Exercise aim: Print verbatim every line starting at the one that contains "Restart your internet" and ending at the final line of the records; include both endpoints.

• • •

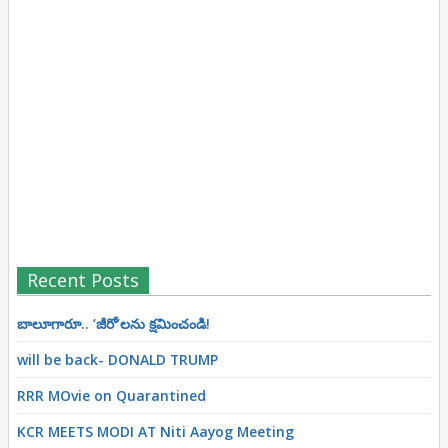
Recent Posts
బాలూగారూ.. ‘జీరో’ల‌ను క్ష‌మించండి!
will be back- DONALD TRUMP
RRR MOvie on Quarantined
KCR MEETS MODI AT Niti Aayog Meeting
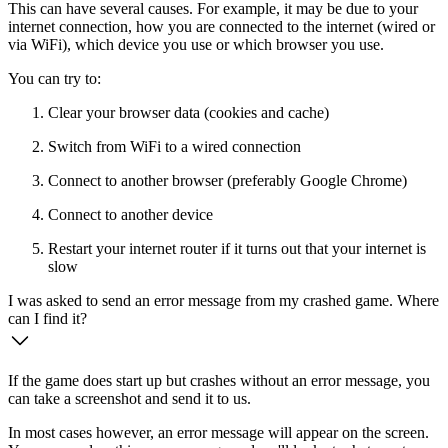
This can have several causes. For example, it may be due to your
internet connection, how you are connected to the internet (wired or
via WiFi), which device you use or which browser you use.
You can try to:
Clear your browser data (cookies and cache)
Switch from WiFi to a wired connection
Connect to another browser (preferably Google Chrome)
Connect to another device
Restart your internet router if it turns out that your internet is
slow
I was asked to send an error message from my crashed game. Where
can I find it?
If the game does start up but crashes without an error message, you
can take a screenshot and send it to us.
In most cases however, an error message will appear on the screen.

• • •

Written solution:
Restart your internet router if it turns out that your internet is
slow
I was asked to send an error message from my crashed game. Where
can I find it?
If the game does start up but crashes without an error message, you
can take a screenshot and send it to us.
In most cases however, an error message will appear on the screen.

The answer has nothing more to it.